I feel followed by [that/ like/ as if ]

  • “I feel that he should know better.”
  • “I feel like a failure.”
  • “I feel as if I’m talking to a wall.”

I feel followed by [I, you, he, she, they, it]

  • “I feel am constantly on call.”
  • “I feel it is useless.”

I feel followed by [name or description of person]

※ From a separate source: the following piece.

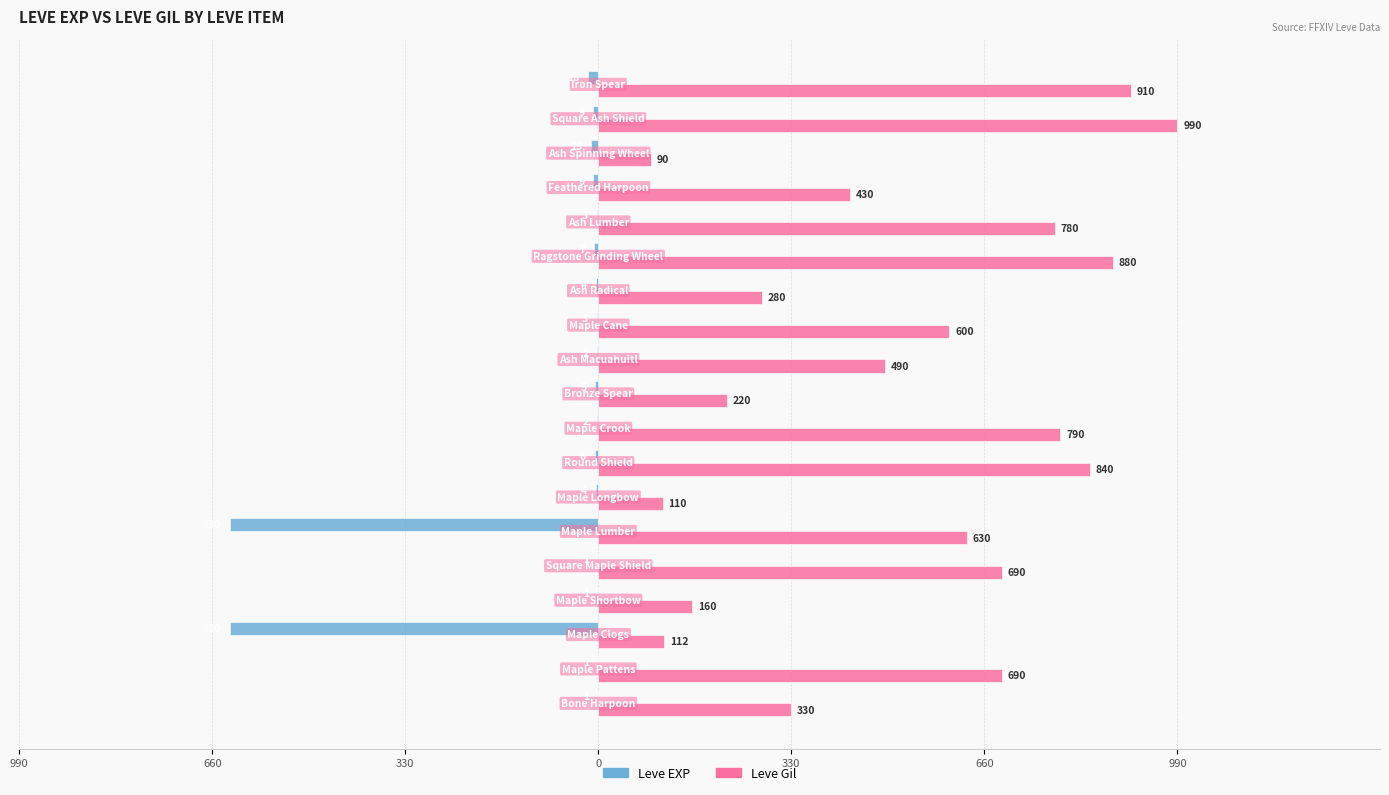

What are all the series names shown in the legend?

Leve EXP, Leve Gil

  • “I feel Sammy has been very irresponsible.”
  • “I feel my spouse is so wonderful.”


I feel [feeling] that [some thought]

  • I feel [sad] that …
  • I feel [excited] that …
“I feel that you should know better.” – thought
(“I think…”)
 “I feel frustrated.” – feeling
 “I feel it is useless.” – thought
(“I think…”)
 “I feel scared when you say that.” – feeling
 “I feel you don’t love me.” – opinion
(“I think…”)
 “I am sad that you’re leaving.” – feeling
 “I feel you are annoying me on purpose.” – opinion
(“I think…”)
 “I am upset because I think you are
annoying me purpose.”
– feeling
 “I feel I am being unkind to them.” – opinion
(“I think…”)
 “I feel regret around how I am behaving
towards them.”
– feeling

Sometimes, we use the word feel when we have opinions, are evaluating the actions of others, or how we think others are acting toward us.

“I feel inadequate as a guitar player.” opinion of my ability
 “I feel (disappointed, impatient, frustrated) with myself as a guitar player.” feelings
“I feel unimportant to the people with whom I work.”thought (how I think
other are evaluating me)
“I feel misunderstood.” – my opinion about the other person level of understanding.
“I feel ignored.” –an interpretation of the action of others rather than a clear statement of how we are feeling.
“When you don’t greet me, I feel neglected.” – interpretation
“When you don’t greet me at the door, I feel lonely.” – feeling

When people begin expressing their feelings (about their met and unmet needs) and talking about what they need rather than what’s wrong with one another, the possibility of finding ways to meet everybody’s needs is greatly increased.

Examples:

  • I am grateful that you offered me a ride because I was needing to get home before my children.”
  • I am sad that you won’t be coming for dinner because I was hoping we could spend the evening together.”
  • “When you raise your voice, I feel scared because I’m telling myself someone might get hurt here, and I need to know that we’re all safe.”
  • I feel angry when you say that, because I am wanting respect and I hear your words as an insult.”